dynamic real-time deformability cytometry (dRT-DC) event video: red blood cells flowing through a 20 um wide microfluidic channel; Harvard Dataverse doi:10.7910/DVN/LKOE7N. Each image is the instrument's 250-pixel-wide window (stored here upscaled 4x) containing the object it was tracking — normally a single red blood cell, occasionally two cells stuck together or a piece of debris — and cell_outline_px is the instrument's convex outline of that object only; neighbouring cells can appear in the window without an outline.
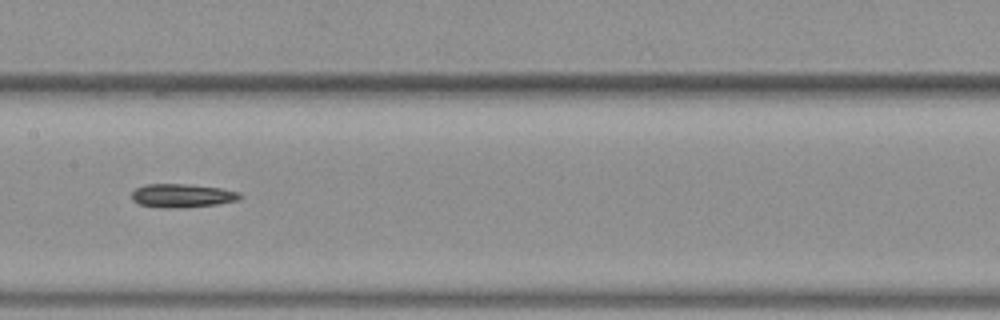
{"species": "common noctule bat (a hibernating species)", "species_latin": "Nyctalus noctula", "temperature_condition": "warm", "stored_images_in_passage": 36, "camera_frame_rate_fps": 3000, "um_per_image_px": 0.085, "animal": {"sex": "female", "body_mass_g": 19.3, "forearm_length_mm": 54.1}, "frame": {"image": 1, "passage_image": 11, "time_ms": 3.333, "image_size_px": [1000, 320], "cell_outline_px": [[244, 196], [240, 200], [216, 204], [184, 208], [160, 208], [140, 204], [132, 200], [132, 192], [136, 188], [148, 184], [184, 184], [220, 188], [240, 192]], "centroid_in_image_um": [15.51, 16.64], "position_along_channel_um": 191.9, "area_um2": 14.97}, "authors_computed_cell_mechanics": {"area_um2": 14.8835, "velocity_mm_per_s": 4.0494, "shape_relaxation_time_tau1_ms": 1.9405, "shape_relaxation_time_tau2_ms": 11.3855, "deformation_change_tau1": 0.1063, "deformation_change_tau2": 0.2161}}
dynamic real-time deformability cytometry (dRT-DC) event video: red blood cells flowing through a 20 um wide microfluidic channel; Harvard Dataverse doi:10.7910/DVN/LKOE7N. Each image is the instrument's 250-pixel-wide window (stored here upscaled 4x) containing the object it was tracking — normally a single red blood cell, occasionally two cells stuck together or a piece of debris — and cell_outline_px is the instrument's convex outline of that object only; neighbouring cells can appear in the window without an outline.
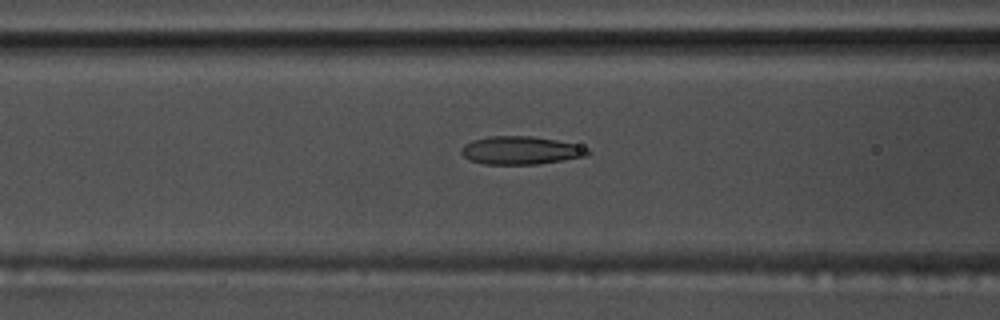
{"species": "common noctule bat (a hibernating species)", "species_latin": "Nyctalus noctula", "temperature_condition": "warm", "stored_images_in_passage": 55, "camera_frame_rate_fps": 3000, "um_per_image_px": 0.085, "animal": {"sex": "male", "body_mass_g": 17.5, "forearm_length_mm": 52.3}, "frame": {"image": 1, "passage_image": 22, "time_ms": 7.0, "image_size_px": [1000, 320], "cell_outline_px": [[592, 152], [588, 156], [540, 164], [484, 164], [472, 160], [464, 156], [460, 152], [464, 144], [472, 140], [488, 136], [532, 136], [556, 140], [588, 148]], "centroid_in_image_um": [44.28, 12.78], "position_along_channel_um": 122.3, "area_um2": 20.69}}
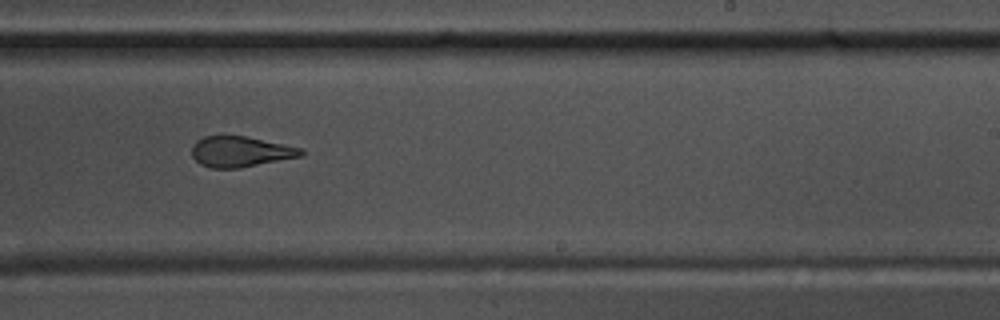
{"frame": {"image": 2, "passage_image": 34, "time_ms": 11.0, "image_size_px": [1000, 320], "cell_outline_px": [[304, 152], [300, 156], [240, 168], [212, 168], [200, 164], [192, 156], [192, 144], [196, 140], [204, 136], [248, 136], [300, 148]], "centroid_in_image_um": [20.38, 12.88], "position_along_channel_um": 268.6, "area_um2": 19.31}}
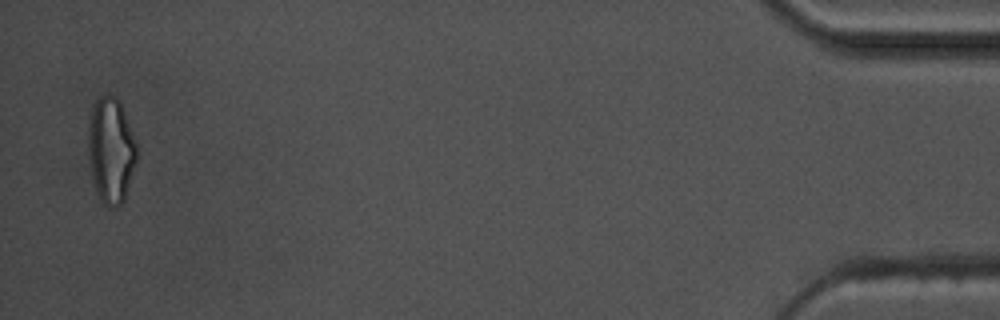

◆ TO DO:
Write every entry out again exactly, dropping the pictures.

◆ OUTPUT OF THE TASK:
dynamic real-time deformability cytometry (dRT-DC) event video: red blood cells flowing through a 20 um wide microfluidic channel; Harvard Dataverse doi:10.7910/DVN/LKOE7N. Each image is the instrument's 250-pixel-wide window (stored here upscaled 4x) containing the object it was tracking — normally a single red blood cell, occasionally two cells stuck together or a piece of debris — and cell_outline_px is the instrument's convex outline of that object only; neighbouring cells can appear in the window without an outline.
{"species": "common noctule bat (a hibernating species)", "species_latin": "Nyctalus noctula", "temperature_condition": "warm", "stored_images_in_passage": 36, "camera_frame_rate_fps": 3000, "um_per_image_px": 0.085, "animal": {"sex": "female", "body_mass_g": 19.3, "forearm_length_mm": 54.1}, "frame": {"image": 1, "passage_image": 11, "time_ms": 3.333, "image_size_px": [1000, 320], "cell_outline_px": [[244, 196], [240, 200], [216, 204], [184, 208], [160, 208], [140, 204], [132, 200], [132, 192], [136, 188], [148, 184], [184, 184], [220, 188], [240, 192]], "centroid_in_image_um": [15.51, 16.64], "position_along_channel_um": 191.9, "area_um2": 14.97}, "authors_computed_cell_mechanics": {"area_um2": 14.8835, "velocity_mm_per_s": 4.0494, "shape_relaxation_time_tau1_ms": 1.9405, "shape_relaxation_time_tau2_ms": 11.3855, "deformation_change_tau1": 0.1063, "deformation_change_tau2": 0.2161}}
dynamic real-time deformability cytometry (dRT-DC) event video: red blood cells flowing through a 20 um wide microfluidic channel; Harvard Dataverse doi:10.7910/DVN/LKOE7N. Each image is the instrument's 250-pixel-wide window (stored here upscaled 4x) containing the object it was tracking — normally a single red blood cell, occasionally two cells stuck together or a piece of debris — and cell_outline_px is the instrument's convex outline of that object only; neighbouring cells can appear in the window without an outline.
{"species": "common noctule bat (a hibernating species)", "species_latin": "Nyctalus noctula", "temperature_condition": "warm", "stored_images_in_passage": 55, "camera_frame_rate_fps": 3000, "um_per_image_px": 0.085, "animal": {"sex": "male", "body_mass_g": 17.5, "forearm_length_mm": 52.3}, "frame": {"image": 1, "passage_image": 22, "time_ms": 7.0, "image_size_px": [1000, 320], "cell_outline_px": [[592, 152], [588, 156], [540, 164], [484, 164], [472, 160], [464, 156], [460, 152], [464, 144], [472, 140], [488, 136], [532, 136], [556, 140], [588, 148]], "centroid_in_image_um": [44.28, 12.78], "position_along_channel_um": 122.3, "area_um2": 20.69}}
{"frame": {"image": 2, "passage_image": 34, "time_ms": 11.0, "image_size_px": [1000, 320], "cell_outline_px": [[304, 152], [300, 156], [240, 168], [212, 168], [200, 164], [192, 156], [192, 144], [196, 140], [204, 136], [248, 136], [300, 148]], "centroid_in_image_um": [20.38, 12.88], "position_along_channel_um": 268.6, "area_um2": 19.31}}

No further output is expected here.